September 27, 1996.
Judgment unanimously reversed on the law and indictment dismissed without prejudice to the People to represent any appropriate charges to another Grand Jury.
Before: Present Pine, J.P., Lawton, Fallon, Balio and Davis, JJ .
Defendant inadvertently killed an innocent bystander while engaged in a gunfight on the street with his brother. The jury acquitted defendant of murder in the second degree (Penal Law § 125.25), but convicted him of the lesser included offense of manslaughter in the second degree (Penal Law § 125.15). We reverse the judgment. Inasmuch as defendant was convicted of a lesser included offense, the indictment is dismissed without prejudice to the People to represent any appropriate charges to another Grand Jury ( see, People v Gonzalez, 61 NY2d 633, 635; People v Jackson, 167 AD2d 893).

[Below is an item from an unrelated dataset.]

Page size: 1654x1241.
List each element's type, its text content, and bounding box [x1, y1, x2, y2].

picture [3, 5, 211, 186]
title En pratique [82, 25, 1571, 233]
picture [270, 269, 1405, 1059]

Defendant testified at trial that his brother fired shots at him without provocation as defendant stood in his girlfriend's driveway. Defendant further testified that, after pushing his girlfriend out of harm's way and firing a warning shot, he took aim at his brother. One of the bullets fired by defendant struck and killed the victim, who was riding a bicycle in the street. The altercation took place at night, and defendant maintained that he did not see anyone but his brother when he fired his weapon.

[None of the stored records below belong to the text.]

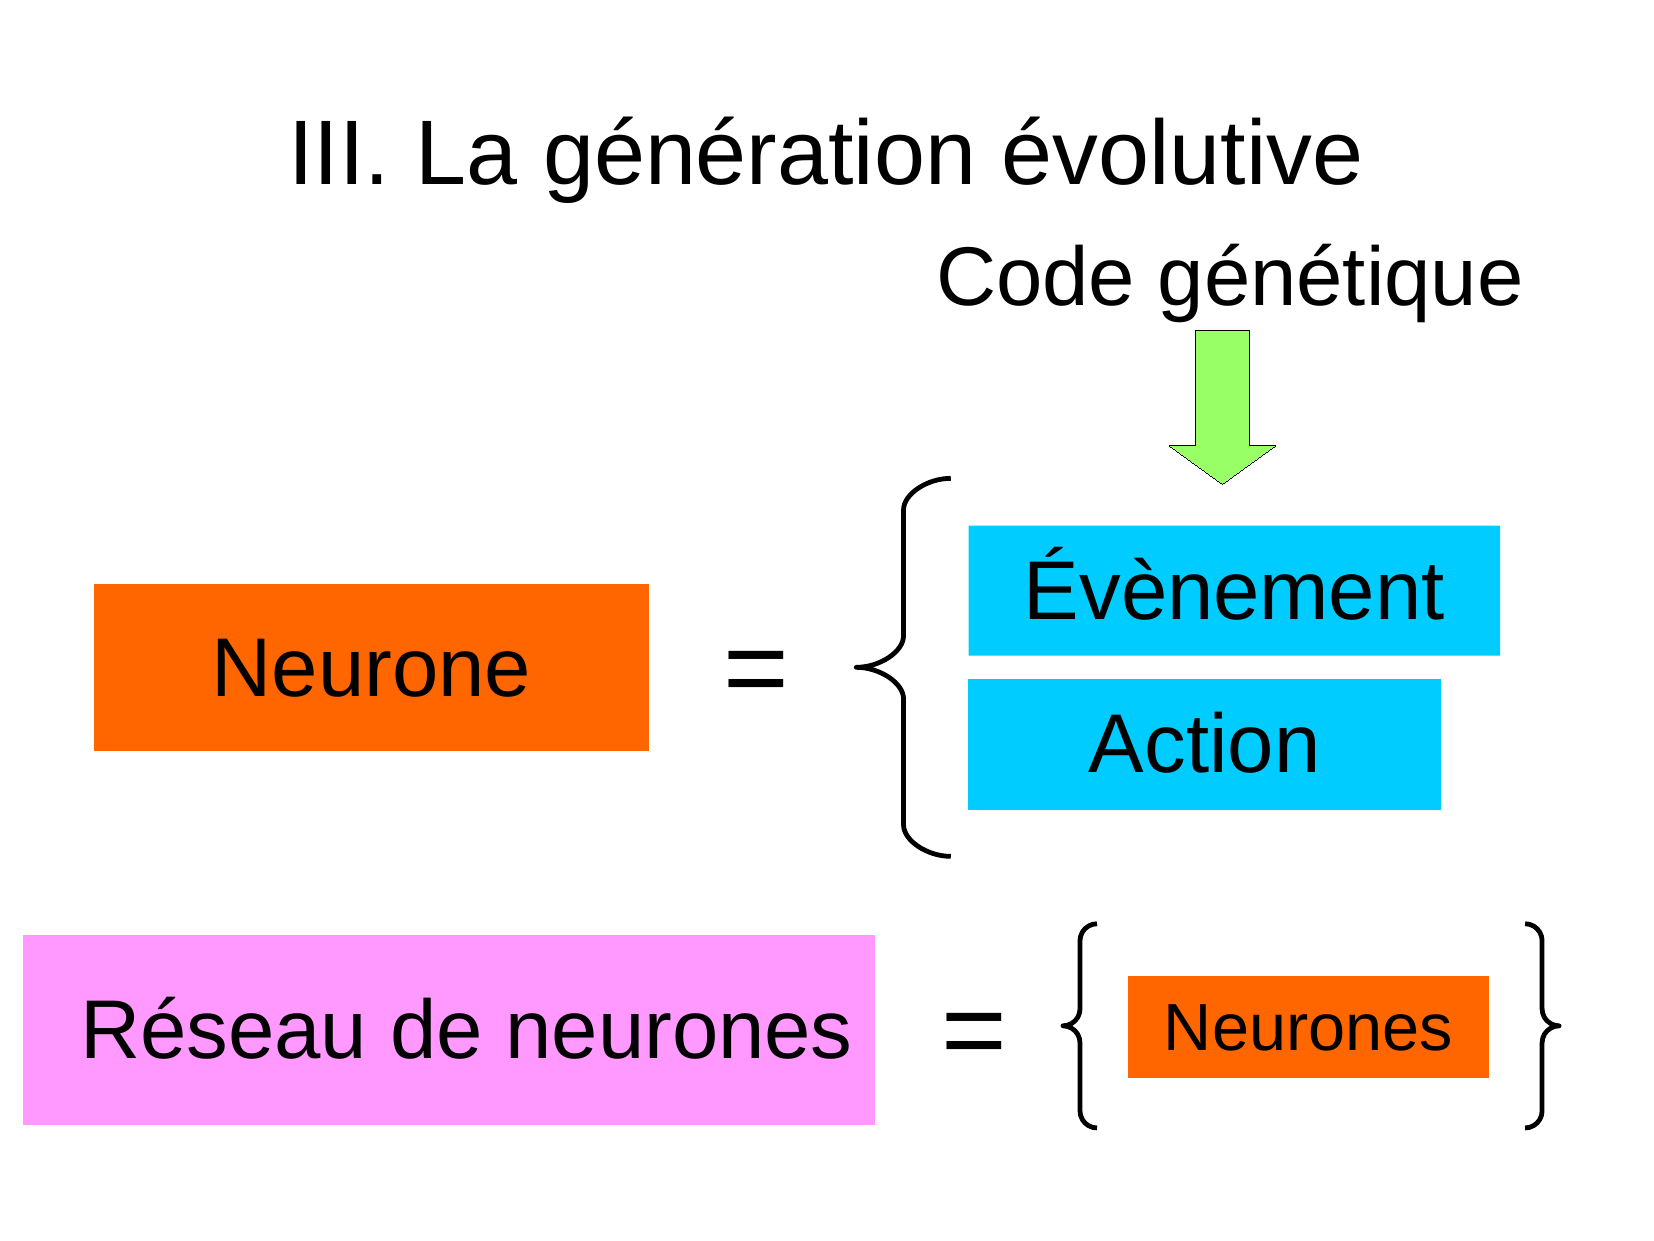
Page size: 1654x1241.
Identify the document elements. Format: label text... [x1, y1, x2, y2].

title III. La génération évolutive [82, 49, 1571, 257]
text_box [1169, 330, 1276, 485]
text_box Réseau de neurones [23, 935, 875, 1125]
text_box Code génétique [921, 222, 1539, 331]
text_box Évènement [968, 525, 1501, 656]
text_box Neurones [1128, 976, 1489, 1078]
text_box = [927, 959, 1023, 1101]
text_box Action [968, 679, 1441, 810]
text_box Neurone [94, 584, 649, 751]
text_box = [708, 597, 805, 739]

Defendant requested that County Court instruct the jury that a person may use deadly physical force upon another person when he reasonably believes such force to be necessary to defend not only himself, but also a third person ( see, Penal Law § 35.15). Defendant further requested an instruction that, if he were found to have been justified in using deadly physical force against his brother, then he could not be held liable for killing an innocent bystander unless he knew of the danger to such bystander and consciously disregarded it ( see, People v Morris, 109 AD2d 413, 415-416, appeal dismissed 68 NY2d 799). The prosecutor acknowledged that the proposed instructions were proper.

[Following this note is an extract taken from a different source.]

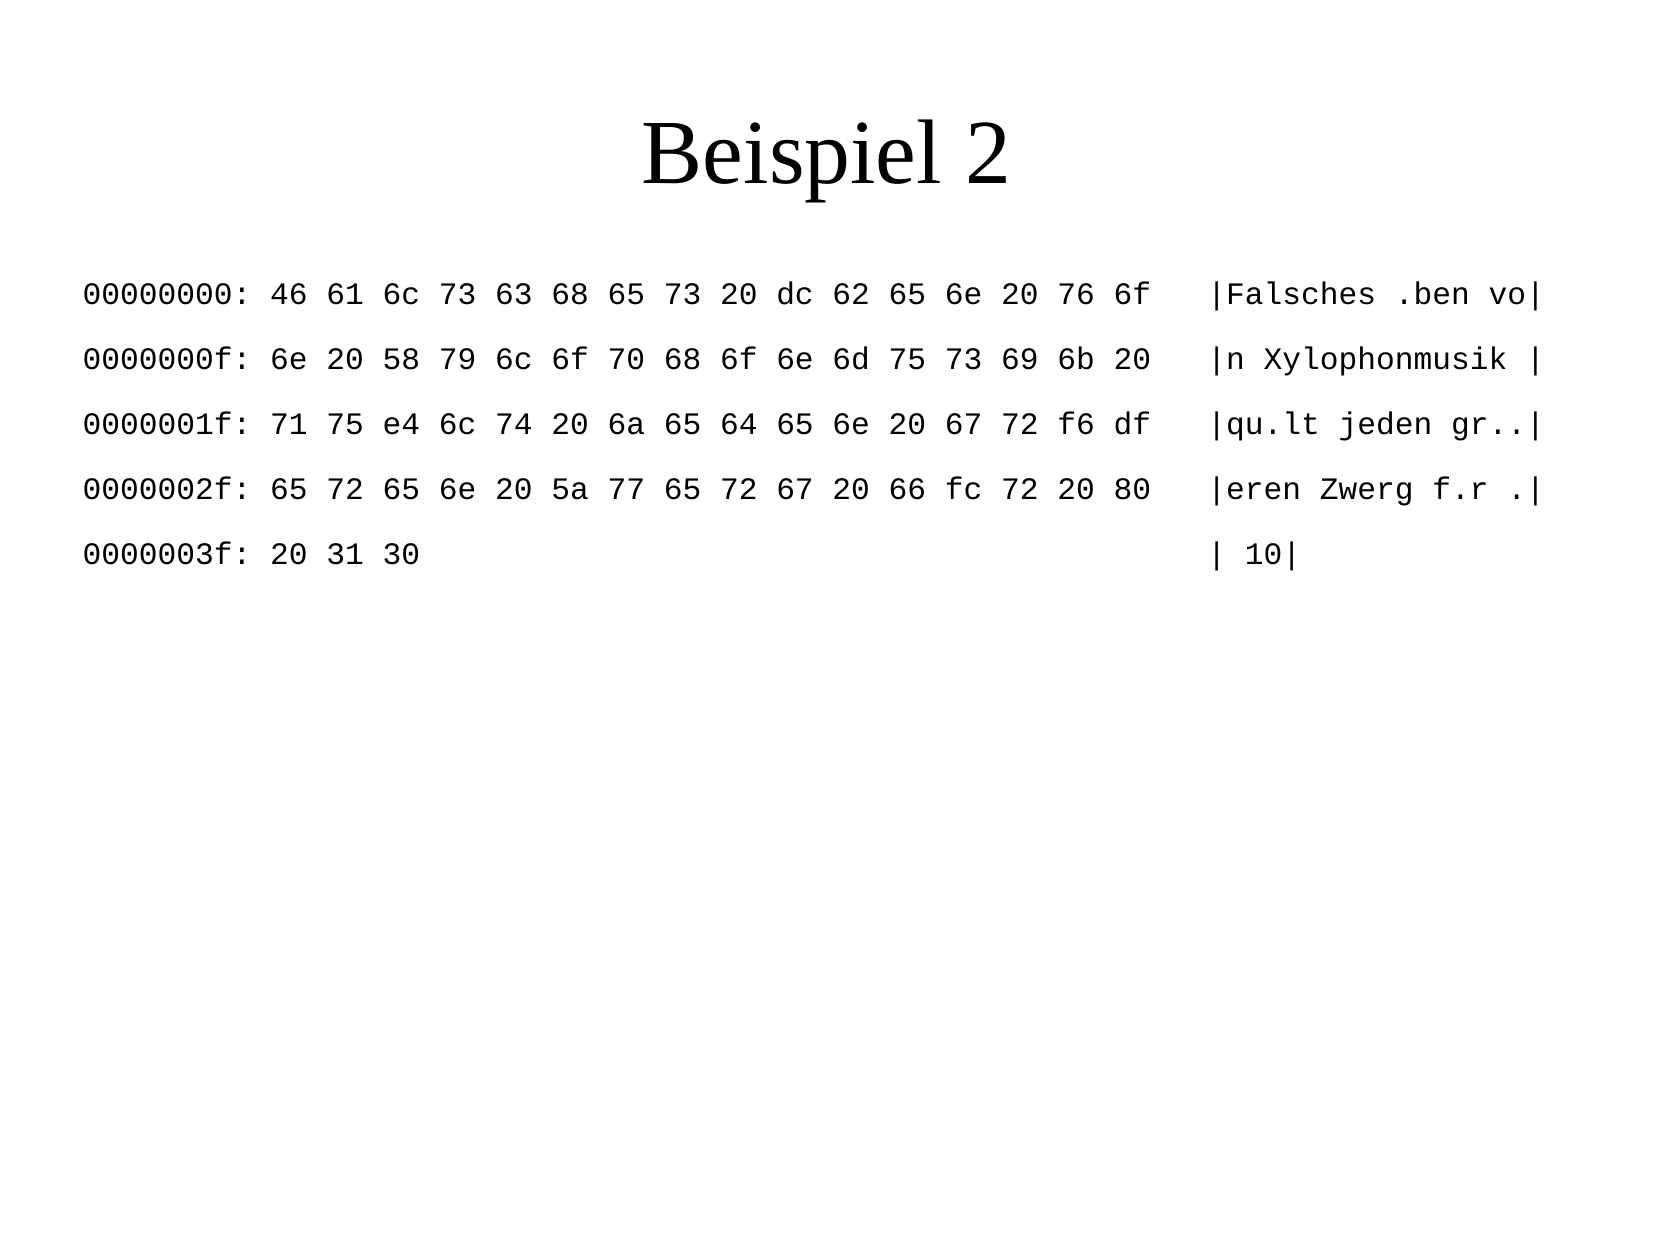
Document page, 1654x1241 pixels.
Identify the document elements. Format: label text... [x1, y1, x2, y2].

title Beispiel 2 [82, 49, 1571, 257]
list 00000000: 46 61 6c 73 63 68 65 73 20 dc 62 65 6e 20 76 6f |Falsches .ben vo| 0000000f: 6e 20 58 79 6c 6f 70 68 6f 6e 6d 75 73 69 6b 20 |n Xylophonmusik | 0000001f: 71 75 e4 6c 74 20 6a 65 64 65 6e 20 67 72 f6 df |qu.lt jeden gr..| 0000002f: 65 72 65 6e 20 5a 77 65 72 67 20 66 fc 72 20 80 |eren Zwerg f.r .| 0000003f: 20 31 30 | 10| [82, 278, 1571, 998]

The court instructed the jury on justification but did not refer to innocent bystanders or the defense of a third person, and defendant objected to the charge on that ground. The court's failure to charge the jury as defendant requested constitutes reversible error. Viewing the evidence in the light most favorable to defendant ( see, People v Farnsworth, 65 NY2d 734, 735), we conclude that the jury could reasonably have found that defendant acted in defense of a third person ( see, People v Shanis, 36 NY2d 697; People v Rivera, 138 AD2d 169, 174, lv denied 72 NY2d 923, mot to amend order granted 143 AD2d 601) or that he did not know of the danger to the innocent bystander ( see, People v Morris, supra, at 415-416). Because the proof against defendant was not overwhelming, the error cannot be considered harmless ( cf., People v Shambo, 209 AD2d 1011, lv denied, 84 NY2d 1038, 85 NY2d 980).
We reject defendant's contention that the verdict is against the weight of the evidence. Finally, we do not reach defendant's remaining contentions because, even if meritorious, they would not bar reprosecution. (Appeal from Judgment of Monroe County Court, Maloy, J. — Manslaughter, 2nd Degree.)